SEOUL, May 27 (Korea Bizwire) – A South Korean female navy officer was found hanged to death by her colleagues in an apparent suicide Wednesday, and revelations from an investigation into her death that she had been sexually assaulted have come to light, causing a public outcry.
In a memo found in the navy officer’s room, she expressed frustration at the way she was belittled because of her gender on the job by her superior, saying she would be ‘gone’ by the next day.
During the investigation, South Korean Military Police officers found the female navy officer confided in one of her civilian friends about an alleged sexual assault from her immediate superior.
The captain in question has since been arrested. Though he confirmed he had a sexual relationship with the navy officer who took her own life, he is said to have denied any allegations of sexual violence brought against him.
As the public mourns over the death of the female captain, criticism is mounting against both the government and the Republic of Korea Navy, which finds itself yet again in the midst of a sexual assault scandal, over their lack of action.
In a post published on Facebook on Wednesday, Korea Women’s Hot Line wrote, “In 2013, we remember the suicide of another female army officer who refused to have sex with her superior after receiving cruel and unfair treatment.”
“When sexual violence in the armed forces continues to cost the lives of the victims, what is our government doing to stop this?” the organization protested in its online post.
Seo Yeong-gyo, a member of the National Defense Committee, also penned a column in a defiant tone in which she slammed the navy over its disappointing treatment of some of its female officers, many of whom have fallen victim to sexual violence from their seniors.
“Sexual crimes targeting female military officers have more than doubled over the past five years, according to last year’s National Assembly inspection of the government offices. Last August, a human rights report also emerged indicating that even a sexual assault counselor was harassed by their senior, all of which goes to show the problem of sexual violence in the armed forces shows no sign of stopping soon,” Seo wrote.
According to statistics provided by politician Hong Il-pyo, just 3 out of 83 cases of sexual crimes against female military officials led to a sentence of imprisonment from 2010 to June of 2014.

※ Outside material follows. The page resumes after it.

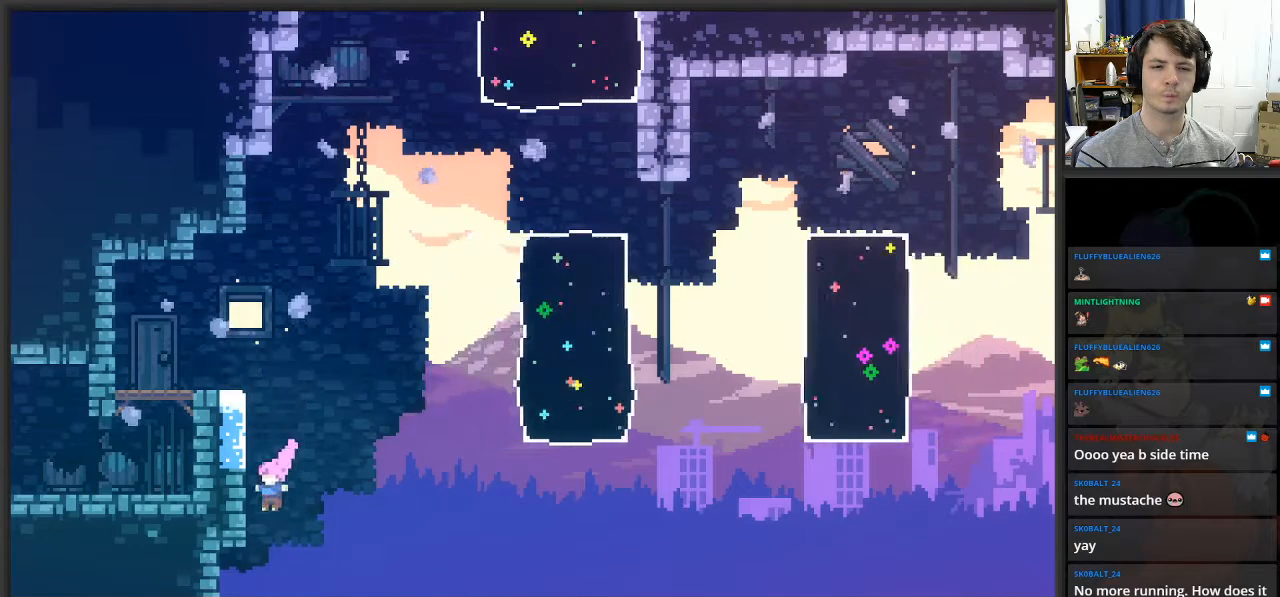
{"buttons": ["L2"], "left_stick": "up-left", "right_stick": "center", "events": [[200, "L2", "down"], [233, "left_stick", "up-left"]]}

Shocking findings from the survey conducted by the Center for Military Human Rights in Korea in 2014 showed that nearly one in five currently serving female military officers has experienced sexual harassment, while 83 percent of the victims said they keep the abuse to themselves in fear of unfair treatment and low expectations.
Previously, the Republic of Korea Navy introduced the ‘Hweshik Guardian’ policy, where one person is appointed to look after their colleagues during group dinners, widely known as ‘hweshik’, in response to growing concerns over sexual violence in the armed forces.
According to reports however, the South Chungcheong-based naval branch at the heart of the sexual assault scandal was negligent in implementing the said policy.
As newly-elected South Korean President Moon Jae-in taps the very first Minister of Patriots and Veterans Affairs, Pee Woo-jin, her story as a former lieutenant of sending her envoy in uniform at the request of an army commander for a female solider in ‘pretty clothes’ nearly 30 years ago serves as a reminder of how deeply entrenched sexism is in the South Korean military.